Мы оставили свои вещи в кабачке, чтобы не привлекать внимания, хотя в то время многие французы перебирались с чемоданами с места на место.
– Наведаемся в бюро путешествий и справимся насчет пароходов, – сказал я.
У нас не было знакомых в городе. Бюро путешествий мы нашли довольно быстро. Оно еще существовало. В окнах висели рекламные плакаты: «Проведите осень в Лиссабоне», «Алжир – жемчужина Африки», «Отпуск во Флориде», «Солнечная Гранада». Большинство из них выцвело и поблекло, и только объявления, призывающие в Лиссабон и Гранаду, сверкали своими радужными красками.
Нам не пришлось, однако, дождаться, пока мы продвинемся к окошечку. Четырнадцатилетний паренек информировал нас обо всем самым исчерпывающим образом. Никаких пароходов нет. Об этом болтают уже несколько недель. На самом же деле, еще до прихода немцев, здесь был английский пароход, чтобы взять поляков и тех эмигрантов, которые записались в польский легион – добровольческую часть, которая формируется в Англии. Теперь же в море не выходит ни один корабль.

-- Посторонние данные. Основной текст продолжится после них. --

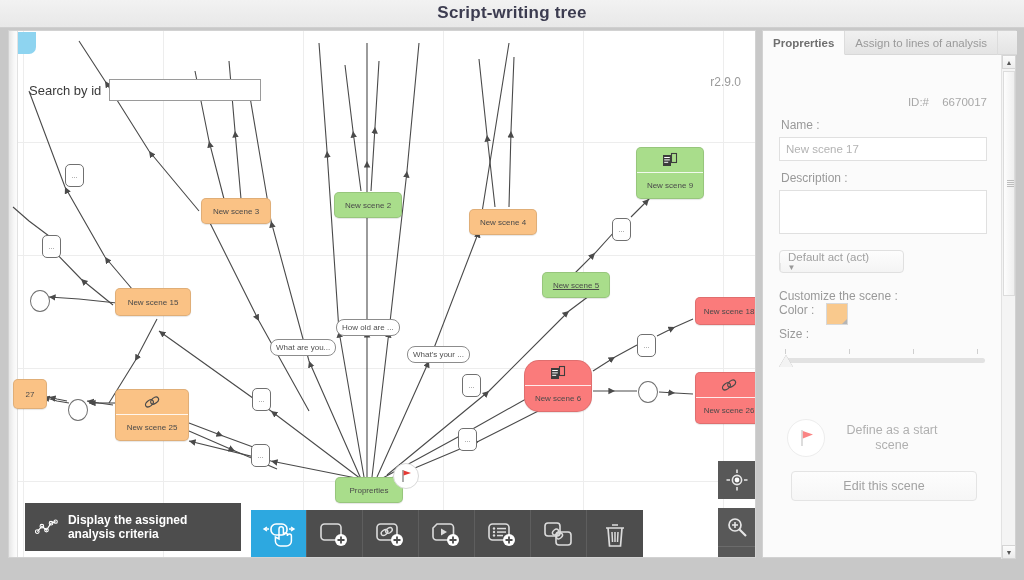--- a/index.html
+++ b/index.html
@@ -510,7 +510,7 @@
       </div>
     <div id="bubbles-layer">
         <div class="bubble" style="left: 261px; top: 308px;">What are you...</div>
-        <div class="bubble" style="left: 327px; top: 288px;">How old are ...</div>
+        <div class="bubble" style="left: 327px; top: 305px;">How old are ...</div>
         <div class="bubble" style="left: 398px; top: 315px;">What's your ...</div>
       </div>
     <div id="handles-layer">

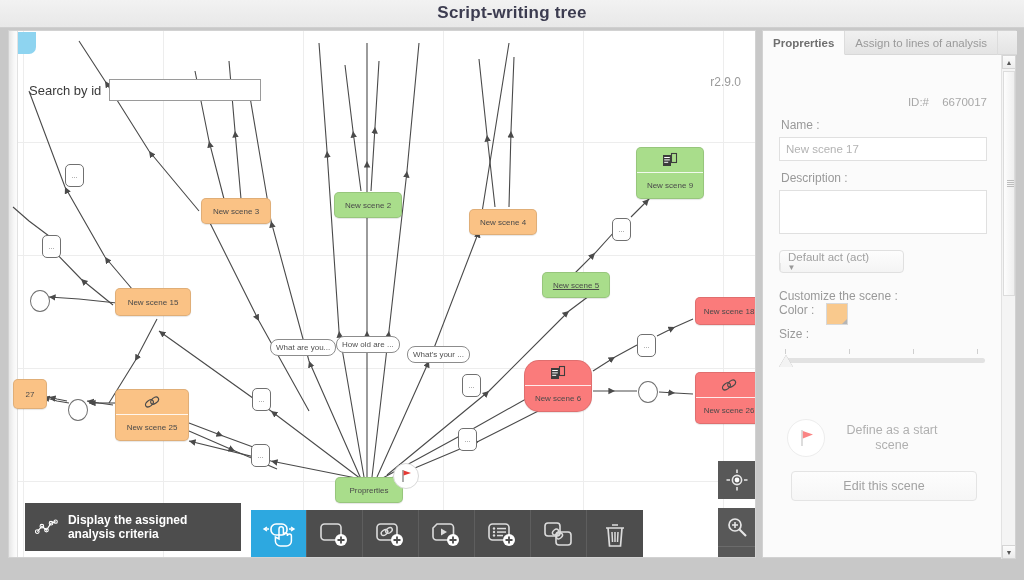--- a/index.html
+++ b/index.html
@@ -694,7 +694,6 @@
             <path d="M6.8,3 L17,6.5 L6.8,10.6 z" fill="#fa8585"></path>
           </svg>
         </span>
-        <span id="start-scene-text">Define as a start scene</span>
       </div>
 
       <div id="edit-scene-btn">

Я спросил, чего в таком случае ждут люди, которые томятся в бюро.
– Большинство ждут того же, что и вы, – ответил юный эксперт.
– А вы?
– Я уже не надеюсь выбраться отсюда, – ответил он. – Здесь я зарабатываю себе на хлеб. Выступаю в роли переводчика, специалиста по вопросу получения виз, даю советы, сообщаю адреса гостиниц и пансионов…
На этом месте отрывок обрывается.